I reviewed my class schedule the other day and realized I actually had one too many classes scheduled for the upcoming semester - my final semester - of University. I did a celebratory dance. Yes, just four more classes until graduation!


Four. More. Classes.

Ensue panic here. I don't actually have a plan for post-graduation. I don't have any job prospects in mind. I haven't looked into advancing myself to what my degree would qualify for. I haven't even done a single job search with "management" as its title.


And I'll let you in on a secret: I don't want to.

In fact, I've done a few recent job searches, for "fun jobs", like dog-walking, dog-sitting, pretty much anything with dogs. Some weekend work, like sitting in a call-centre.

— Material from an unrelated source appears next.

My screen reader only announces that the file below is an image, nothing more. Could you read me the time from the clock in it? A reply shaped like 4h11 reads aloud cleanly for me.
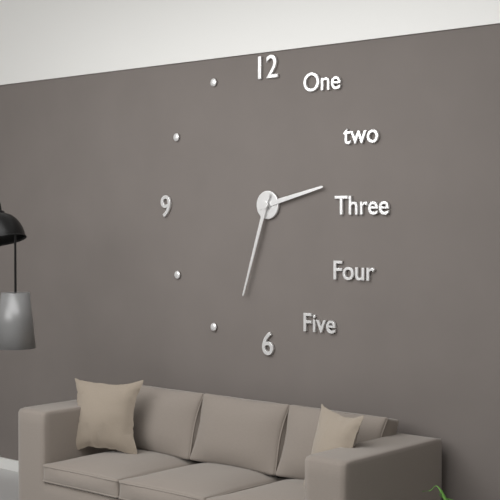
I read 2h33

Just something "mindless" and fun to pay the bills on the side of my part-time administrative job, but that has nothing to do with me getting a degree.

But people expect, if you get a degree, you want the job.

I used to scoff at people who "wasted" their time getting a University degree, and then promptly worked at [insert fast food chain here]. That was before I was a University student and had the revelation of "why rush?". It's not that I never want to put my degree to use, it's just that I'd rather enjoy life before spending my life reading textbooks slowly transforms into working long shifts and having to do damage control on the sidelines. Plus, I'm not really qualified to be a manager just yet. I'm actually quite under-experienced and think I'd prefer the good old-fashioned method of working my way up the ladder, getting a couple of mentors, and specializing my skills. I really, really, love fund-raising for not-for-profits - a small component of my current job description. Yet, I don't have many projects I can put my name on for the fund-development committee. I'd like to work on that. I'd also like to work on managing a group of volunteers, a committee, a small group, before going in with the big fish.

Life is too short to define yourself by your job. 

I'd love to soak in my marriage, perhaps plan our future - with or without kids - and enjoy the fact that I educated myself, gave myself a great experience, and now have the paper qualifications to pursue a lot of the areas I am drawn to.

Yet, naysayers will continue to pressure me.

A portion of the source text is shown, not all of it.